Iconic books are texts revered as objects of power rather than just as words of instruction, information, or insight. In religious and secular rituals around the globe, people carry, show, wave, touch and kiss books and other texts, as well as read them. This blog chronicles such events and activities. (For more about iconic books, see the links to the Iconic Books Project at left.)

Friday, September 23, 2011

Arguing over digital texts

In July, James Glieck writing in the New York Times Sunday Review, meditated on the digitization and web publication of rare manuscripts and books by libraries around the world. He celebrated the advantages of open access for historical research and derides critics of digitization such as Tristam Handy, who wrote in the Guardian that "it is only with MS in hand that the real meaning of the text becomes apparent: its rhythms and cadences, the relationship of image to word, the passion of the argument or cold logic of the case." Glieck responded:

I think it’s sentimentalism, and even fetishization. It’s related to the fancy that what one loves about books is the grain of paper and the scent of glue. ... We’re in the habit of associating value with scarcity, but the digital world unlinks them. ... Nor is obscurity a virtue.
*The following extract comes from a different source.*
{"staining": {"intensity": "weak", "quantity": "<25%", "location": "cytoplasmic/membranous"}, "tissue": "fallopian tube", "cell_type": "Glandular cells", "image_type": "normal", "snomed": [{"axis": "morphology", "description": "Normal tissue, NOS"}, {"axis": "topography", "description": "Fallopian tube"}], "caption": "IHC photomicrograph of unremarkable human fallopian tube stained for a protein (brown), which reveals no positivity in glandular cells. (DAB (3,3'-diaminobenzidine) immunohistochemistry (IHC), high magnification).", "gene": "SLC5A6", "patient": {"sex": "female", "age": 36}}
A hidden parchment page enters the light when it molts into a digital simulacrum. It was never the parchment that mattered.
Glieck did notice that desire for the material book, at least rare books and texts, continues unabated which he finds "odd":
Oddly, for collectors of antiquities, the pricing of informational relics seems undiminished by cheap reproduction — maybe just the opposite. ... Why is this tattered parchment valuable? Magical thinking. It is a talisman. The precious item is a trick of the eye. The real Magna Carta, the great charter of human rights and liberty, is available free online, where it is safely preserved. It cannot be lost or destroyed. An object like this — a talisman — is like the coffin at a funeral. It deserves to be honored, but the soul has moved on.
The label "magic" is the oldest (really: thousands of years old) put-down of scribal culture. This blog concurs with recent scholarship on magic that such polemics obscure transactions of real social power, whether in the form of magical objects or material (or, for that matter, digital) texts. We should therefore remember that a digital text, after all, is composed of matter too. It can certainly be destroyed (rather easily, in fact), and even all the copies of a text can disappear (less easily, but very likely as years turn into decades and centuries). When that happens, I doubt its soul will be any easier to find that those in human bodies.